“Triumph of the Optimists” is a book chronicling investment returns over a century. But the title also suits the four-month-old 2013 stock market - almost as well as “Bonfire of the Pessimists.”
Not only is the broad Standard & Poor’s 500 index up an impressive 11.6% since Dec. 31, as the once-daunting turn-of-the-year fiscal-policy and consumer-spending risks proved overdone. But the shares of the most heavily shorted large stocks coming into the year have, on average, surged far more dramatically.
The most dramatic instance of naysayers getting burned in a widely disliked stock is Netflix Inc. (NFLX), which had the greatest number of shares sold short at the end of 2012 and the fifth-largest short position in the S&P 500 as a percentage of its freely traded shares.
The DVD-rental and video-streaming player sets off a lot of the usual sparks that get bears agitated – a highly valued stock relative to company profitability, tons of attendant marketing hype, a cult-like consumer following and a high-risk shift to a new business model based on (possibly under-priced) online subscriptions. The stock promptly rode searing subscriber growth and hot programming deals to a 134% ramp in the first four months of the year.

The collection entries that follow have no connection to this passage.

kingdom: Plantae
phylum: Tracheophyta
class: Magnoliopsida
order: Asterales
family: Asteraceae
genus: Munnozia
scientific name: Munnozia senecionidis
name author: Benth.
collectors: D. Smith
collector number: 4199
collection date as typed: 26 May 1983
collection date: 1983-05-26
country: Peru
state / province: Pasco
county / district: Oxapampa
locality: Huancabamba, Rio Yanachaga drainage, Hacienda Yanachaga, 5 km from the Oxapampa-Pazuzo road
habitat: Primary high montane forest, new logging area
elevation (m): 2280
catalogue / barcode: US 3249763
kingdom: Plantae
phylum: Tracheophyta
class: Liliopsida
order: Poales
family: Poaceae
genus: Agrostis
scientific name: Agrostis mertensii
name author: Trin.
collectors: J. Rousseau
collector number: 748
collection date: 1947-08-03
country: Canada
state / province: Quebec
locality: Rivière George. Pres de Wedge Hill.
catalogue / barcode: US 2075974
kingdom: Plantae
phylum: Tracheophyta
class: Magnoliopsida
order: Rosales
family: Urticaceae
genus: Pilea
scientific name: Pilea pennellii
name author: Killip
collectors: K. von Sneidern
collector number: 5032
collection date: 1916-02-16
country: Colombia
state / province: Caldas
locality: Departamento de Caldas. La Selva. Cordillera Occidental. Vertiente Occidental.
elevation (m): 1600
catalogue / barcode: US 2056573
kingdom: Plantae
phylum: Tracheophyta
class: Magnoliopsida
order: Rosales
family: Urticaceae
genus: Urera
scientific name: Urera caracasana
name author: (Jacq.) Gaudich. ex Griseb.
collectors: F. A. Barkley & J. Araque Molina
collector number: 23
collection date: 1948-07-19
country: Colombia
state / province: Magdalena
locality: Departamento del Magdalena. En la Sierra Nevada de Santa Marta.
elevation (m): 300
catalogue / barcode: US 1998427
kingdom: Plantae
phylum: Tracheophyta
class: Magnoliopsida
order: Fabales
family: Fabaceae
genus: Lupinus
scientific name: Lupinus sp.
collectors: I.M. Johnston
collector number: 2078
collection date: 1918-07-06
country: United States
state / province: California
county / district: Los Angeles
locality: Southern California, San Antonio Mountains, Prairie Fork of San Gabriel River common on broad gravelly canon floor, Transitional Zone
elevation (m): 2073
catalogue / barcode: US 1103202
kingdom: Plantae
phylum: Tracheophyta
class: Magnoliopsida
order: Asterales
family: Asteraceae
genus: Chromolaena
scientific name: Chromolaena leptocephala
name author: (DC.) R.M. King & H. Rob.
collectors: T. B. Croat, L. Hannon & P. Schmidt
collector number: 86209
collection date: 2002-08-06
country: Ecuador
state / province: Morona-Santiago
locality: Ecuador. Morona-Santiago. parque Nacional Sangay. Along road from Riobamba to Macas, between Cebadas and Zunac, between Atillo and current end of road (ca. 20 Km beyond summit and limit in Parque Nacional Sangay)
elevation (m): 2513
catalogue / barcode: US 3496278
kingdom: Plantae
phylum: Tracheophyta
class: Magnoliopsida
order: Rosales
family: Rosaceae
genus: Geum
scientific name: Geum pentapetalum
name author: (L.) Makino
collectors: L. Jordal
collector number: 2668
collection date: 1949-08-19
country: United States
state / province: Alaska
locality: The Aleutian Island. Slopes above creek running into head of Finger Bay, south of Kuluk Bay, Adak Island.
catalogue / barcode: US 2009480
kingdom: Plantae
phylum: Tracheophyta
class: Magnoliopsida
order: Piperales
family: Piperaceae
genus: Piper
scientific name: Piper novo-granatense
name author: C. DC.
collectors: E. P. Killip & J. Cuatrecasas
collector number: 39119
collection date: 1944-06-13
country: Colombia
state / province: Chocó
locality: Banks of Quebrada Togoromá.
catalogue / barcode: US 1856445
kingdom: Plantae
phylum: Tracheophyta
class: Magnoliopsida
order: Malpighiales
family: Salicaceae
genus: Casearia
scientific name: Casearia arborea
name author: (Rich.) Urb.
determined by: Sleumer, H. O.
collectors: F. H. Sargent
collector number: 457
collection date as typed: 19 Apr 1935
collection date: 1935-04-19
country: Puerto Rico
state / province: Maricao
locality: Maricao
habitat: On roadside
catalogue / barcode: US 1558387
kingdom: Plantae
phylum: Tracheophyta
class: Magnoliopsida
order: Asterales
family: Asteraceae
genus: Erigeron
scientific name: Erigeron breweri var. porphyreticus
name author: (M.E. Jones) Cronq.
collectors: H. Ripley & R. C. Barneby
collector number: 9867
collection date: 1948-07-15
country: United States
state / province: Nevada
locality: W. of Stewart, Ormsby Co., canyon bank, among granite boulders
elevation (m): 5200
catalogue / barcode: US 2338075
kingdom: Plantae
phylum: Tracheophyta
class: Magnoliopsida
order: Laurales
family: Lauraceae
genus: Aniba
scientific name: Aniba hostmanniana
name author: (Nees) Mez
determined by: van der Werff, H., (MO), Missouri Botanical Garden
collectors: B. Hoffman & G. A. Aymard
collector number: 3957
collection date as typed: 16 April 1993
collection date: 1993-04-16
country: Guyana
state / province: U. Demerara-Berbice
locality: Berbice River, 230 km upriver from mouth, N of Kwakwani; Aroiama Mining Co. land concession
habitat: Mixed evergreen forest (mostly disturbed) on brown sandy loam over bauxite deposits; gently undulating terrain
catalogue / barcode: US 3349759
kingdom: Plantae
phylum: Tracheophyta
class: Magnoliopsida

Based on stock-market research firm Bespoke Investment Group’s list of the most heavily shorted stocks as of December, crowding into the skeptics’ favorite targets was like walking into a trap, thanks in part to easy money acting as an upside accelerant to riskier assets this year.
Of the 18 most popular shorts among large- and mid-cap stocks on the Bespoke list, 15 of the stocks are higher on the year, by a stunning average of 44%, or quadruple the overall market’s gain. The three stocks on the list that have dropped the way the shorts were betting – J.C. Penney Co. (JCP), Monster Worldwide Inc. (MWW) and Valassis Communications inc. (VCI) – are down an average of 14.9%.
The unlucky trader who entered 2013 gunning against all 18 of these buzzy shorts would be hurting, as this portfolio has appreciated better than 34%.
Short sellers, who sell borrowed shares that they believe will decline so they might buy them back at lower prices, are generally resented when they’re doing well and mocked while suffering. The world has a long bias, both psychologically and financially speaking, inherently wishing for happy outcomes and higher market values.
The crowded shorts heading into the year ranged across the usual mix of faddish-seeming consumer plays such as Deckers Outdoor Corp. (DECK), Green Mountain Coffee Roasters Inc. (GMCR) and structurally disadvantaged industry plays like Safeway Inc. (SWY), RR Donnelly Corp. (RRD) and Lexmark Inc. (LXK). Yet when financing is cheap enough and the consumer doesn’t roll over as feared, even flawed businesses can win a reprieve. And when their shares are disproportionately targeted by the bears, any bit of non-bad news can provide a lot of upside fuel.
Over the long-term, research has repeatedly shown than stocks with persistently high short interest actually do tend to underperform the market as a whole, implying that short sellers tend to succeed in identifying bad accounting and flawed business models.
Short sellers’ success, though, leans heavily on the relative handful of stocks that eventually go to, or near, zero, as businesses fail or are exposed as frauds. As this year’s results show, trying to wager when a tough business might buckle, in a liquidity-engorged bull market, is a tough game.
On the other hand, patient skeptics might play the flipside of the dip-buying bulls’ record and view the melt-up in roundly shored stocks as a sell-the-rip opportunity.